Mengukur Kekuatan Allah?

Rabu, 7 Agustus 2019 – Hari Biasa Pekan XVIII

117

Bilangan 13:1-2a, 25 – 14:1, 26-29, 34-35

TUHAN berfirman kepada Musa: “Suruhlah beberapa orang mengintai tanah Kanaan, yang akan Kuberikan kepada orang Israel.”

Sesudah lewat empat puluh hari pulanglah mereka dari pengintaian negeri itu.

Lalu segenap umat itu mengeluarkan suara nyaring dan bangsa itu menangis pada malam itu.

Lagi berfirmanlah TUHAN kepada Musa dan Harun: “Berapa lama lagi umat yang jahat ini akan bersungut-sungut kepada-Ku? Segala sesuatu yang disungut-sungutkan orang Israel kepada-Ku telah Kudengar.

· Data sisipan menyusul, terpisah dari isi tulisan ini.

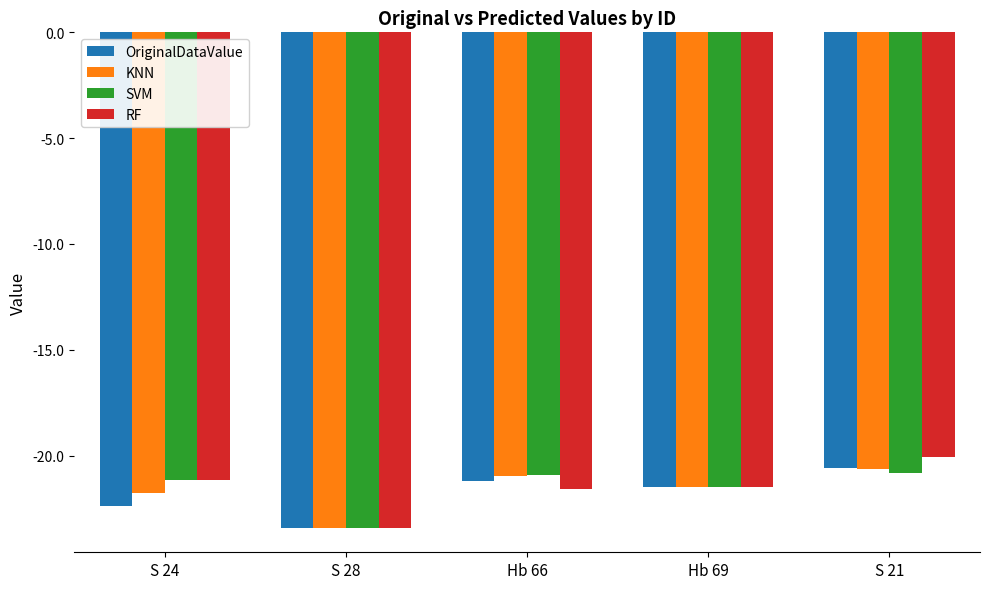

What is the difference between the highest and lowest values at S 24?

1.2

Katakanlah kepada mereka: Demi Aku yang hidup, demikianlah firman TUHAN, bahwasanya seperti yang kamu katakan di hadapan-Ku, demikianlah akan Kulakukan kepadamu. Di padang gurun ini bangkai-bangkaimu akan berhantaran, yakni semua orang di antara kamu yang dicatat, semua tanpa terkecuali yang berumur dua puluh tahun ke atas, karena kamu telah bersungut-sungut kepada-Ku.

Sesuai dengan jumlah hari yang kamu mengintai negeri itu, yakni empat puluh hari, satu hari dihitung satu tahun, jadi empat puluh tahun lamanya kamu harus menanggung akibat kesalahanmu, supaya kamu tahu rasanya, jika Aku berbalik darimu: Aku, TUHAN, yang berkata demikian. Sesungguhnya Aku akan melakukan semuanya itu kepada segenap umat yang jahat ini yang telah bersepakat melawan Aku. Di padang gurun ini mereka akan habis dan di sinilah mereka akan mati.”

***

Musa mengirim dua belas orang untuk mengintai Tanah Kanaan. Mereka lalu melakukan pengintaian terhadap negeri itu selama empat puluh hari. Sesudah itu, mereka kembali kepada Musa untuk memberikan laporan. Kepada Musa, mereka mengatakan bahwa Tanah Kanaan memang subur, berlimpah-limpah susu dan madunya. Dengan demikian, negeri itu memang cocok untuk menjadi tempat kediaman mereka. Tanah akan mengeluarkan hasil yang melimpah-limpah untuk kehidupan mereka. Mereka akan hidup sejahtera di situ.

Namun, para pengintai itu juga memberikan informasi yang membuat orang Israel takut.  Bangsa yang diam di negeri itu kuat, dan mereka mendiami kota-kota yang berkubu. Berita ini membuat orang Israel gempar. Mereka ketakutan karena merasa tidak mungkin dapat mengalahkan orang Kanaan serta menduduki negeri itu. Kalau mereka nekat untuk menyerang, itu sama saja dengan bunuh diri.

Orang Israel lalu bersungut-sungut kepada Musa dan Harun yang memimpin mereka. Mereka mempersalahkan kedua orang itu karena telah mengajak mereka meninggalkan Mesir. Buat apa meninggalkan Mesir kalau hanya untuk dibunuh? Mereka pun menuduh Tuhan telah membawa mereka keluar dari Mesir hanya supaya mereka tewas oleh pedang dan istri serta anak-anak mereka menjadi tawanan. Jelas bagi mereka bahwa pulang ke Mesir akan lebih baik daripada mati dibunuh. Mereka pun bersiap untuk mengangkat seorang pemimpin lalu kembali ke Mesir.

Karena ketidakpercayaan orang Israel, Tuhan menjatuhkan hukuman kepada mereka. Selama empat puluh tahun mereka harus mengembara di padang gurun. Setiap orang Israel yang berumur dua puluh tahun ke atas tidak akan dibawa masuk ke Kanaan. Mereka semua akan mati di padang gurun. Hanya anak-anak mereka yang akan diperkenankan masuk ke tanah yang dijanjikan Tuhan.

Belajar dari pengalaman orang Israel ini, kaum beriman diingatkan untuk tidak mencoba mengukur kekuatan Allah. Ia dapat melakukan hal-hal di luar kemampuan pikiran manusia. Daripada sibuk menggunakan pikiran untuk menilai Tuhan, lebih baik kaum beriman mengarahkan pikiran, hati, dan seluruh diri mereka untuk menyerahkan diri sepenuhnya kepada kehendak Allah. Biarlah Dia mengarahkan kehidupan kita, dan siapkanlah diri kita untuk melakukan kehendak-Nya.